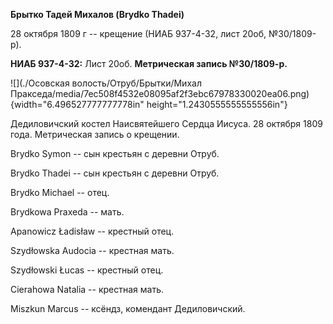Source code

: **Брытко Тадей Михалов (Brydko Thadei)**

28 октября 1809 г -- крещение (НИАБ 937-4-32, лист 20об, №30/1809-р).

**НИАБ 937-4-32:** Лист 20об. **Метрическая запись №30/1809-р.**

![](./Осовская волость/Отруб/Брытки/Михал Пракседа/media/7ec508f4532e08095af2f3ebc67978330020ea06.png){width="6.496527777777778in"
height="1.2430555555555556in"}

Дедиловичский костел Наисвятейшего Сердца Иисуса. 28 октября 1809 года.
Метрическая запись о крещении.

Brydko Symon -- сын крестьян с деревни Отруб.

Brydko Thadei -- сын крестьян с деревни Отруб.

Brydko Michael -- отец.

Brydkowa Praxeda -- мать.

Apanowicz Ładisław -- крестный отец.

Szydłowska Audocia -- крестная мать.

Szydłowski Łucas -- крестный отец.

Cierahowa Natalia -- крестная мать.

Miszkun Marcus -- ксёндз, комендант Дедиловичский.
· · · · ·
▶ What to work on: Collect each line of the records that contains the string "октября", treating uppercase and lowercase as different, and copy every such line in full.

▶ Result for this exercise:
28 октября 1809 г -- крещение (НИАБ 937-4-32, лист 20об, №30/1809-р).
Дедиловичский костел Наисвятейшего Сердца Иисуса. 28 октября 1809 года.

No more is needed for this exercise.